O magistrado absolveu-os dos delitos contra o meio ambiente e danos a espaços especialmente protegidos, condenando apenas o capitão do navio a 9 meses de prisão por ser o "autor criminalmente responsável por um delito de desobediência grave". O capitão recusou-se a levar o navio para alto mar quando as autoridades assim ordenaram. A pena, porém, ficou suspensa.
O quarto acusado, o primeiro oficial, Ireneo Maloto, não chegou a ser julgado por se encontrar em paradeiro desconhecido.
O "Prestige" estava carregado com 77 mil toneladas de fuelóleo. Atingido por uma tempestade ao largo da Galiza, ficou seis dias à deriva. Na sequência de um rombo no casco, o petroleiro partiu-se em dois e afundou-se a 250 quilómetros das costas da Galiza. O desastre ocorreu em novembro de 2002.

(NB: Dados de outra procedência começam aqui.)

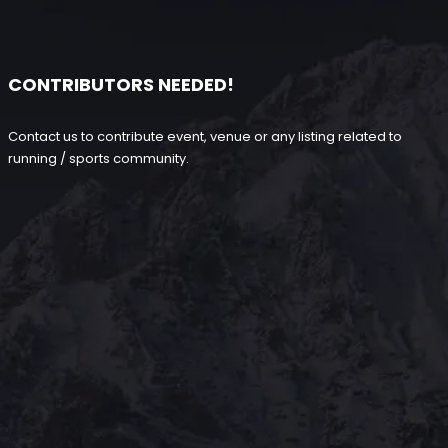
CONTRIBUTORS NEEDED!
Contact us to contribute event, venue or any listing related to
running / sports community.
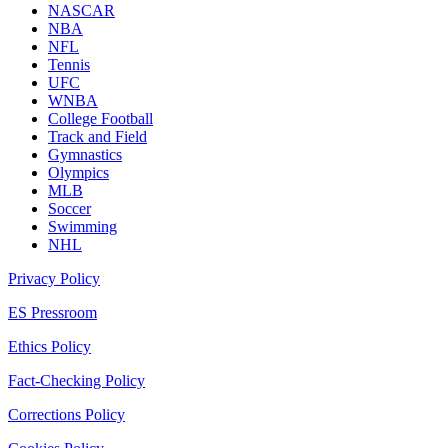
NASCAR
NBA
NFL
Tennis
UFC
WNBA
College Football
Track and Field
Gymnastics
Olympics
MLB
Soccer
Swimming
NHL
Privacy Policy
ES Pressroom
Ethics Policy
Fact-Checking Policy
Corrections Policy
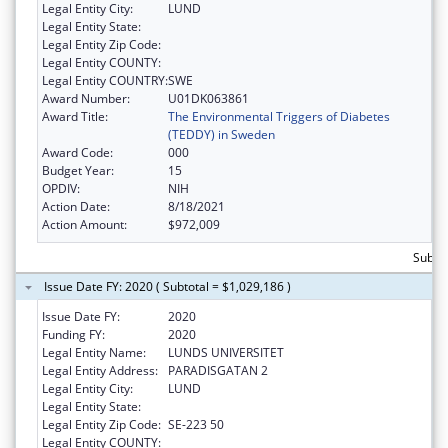
Legal Entity City:
LUND
Legal Entity State:
Legal Entity Zip Code:
Legal Entity COUNTY:
Legal Entity COUNTRY:
SWE
Award Number:
U01DK063861
Award Title:
The Environmental Triggers of Diabetes
(TEDDY) in Sweden
Award Code:
000
Budget Year:
15
OPDIV:
NIH
Action Date:
8/18/2021
Action Amount:
$972,009
Subto
Issue Date FY: 2020 ( Subtotal = $1,029,186 )
Issue Date FY:
2020
Funding FY:
2020
Legal Entity Name:
LUNDS UNIVERSITET
Legal Entity Address:
PARADISGATAN 2
Legal Entity City:
LUND
Legal Entity State:
Legal Entity Zip Code:
SE-223 50
Legal Entity COUNTY:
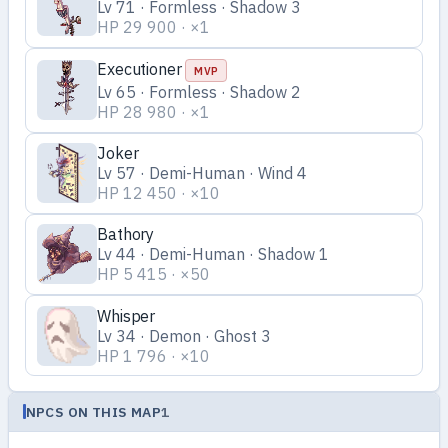
Lv 71 · Formless · Shadow 3
HP 29 900 · ×1
Executioner
MVP
Lv 65 · Formless · Shadow 2
HP 28 980 · ×1
Joker
Lv 57 · Demi-Human · Wind 4
HP 12 450 · ×10
Bathory
Lv 44 · Demi-Human · Shadow 1
HP 5 415 · ×50
Whisper
Lv 34 · Demon · Ghost 3
HP 1 796 · ×10
NPCS ON THIS MAP
1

"Não existe responsabilidade penal"
A sentença reconhece os danos económicos que sofreu a costa: "63.000 toneladas de fuel, 170.000 resíduos, 2.900 quilómetros de costa e 1177 praias afetadas", mas afirma que "não existe responsabilidade penal", já que "ninguém sabe exatamente a causa da avaria". Neste sentido, a sentença estabelece, numa das suas conclusões, "a dificuldade de atribuir responsabilidades precisas e a impossibilidade de pesquisar em detalhe algumas questões", ainda que considere provado que houve uma falha estrutural no petroleiro e uma "manutenção deficiente".
O Ministério Público pedia para os três acusados uma condenação de entre 5 e 12 anos de prisão, apesar de ser improvável que fossem realmente para a prisão, dada a sua avançada idade.
Contra esta sentença só se poderá fazer um único recurso extraordinário ao Tribunal Supremo.
“Faltaram muitos implicados”
O julgamento do "Prestige" foi o maior ocorrido na Galiza. Durou oito meses, 400 horas em 89 sessões, com 204 declarações de testemunhas e de peritos.
Muitas foram as organizações ecologistas e sociais que denunciaram que no banco dos réus não se sentaram os responsáveis políticos da época, entre eles o ex-ministro de Fomento, Francisco Álvarez-Capacetes, ou o próprio Mariano Rajoy, que era vice-presidente do Governo. O próprio juiz do caso reconheceu que "faltavam muitos implicados".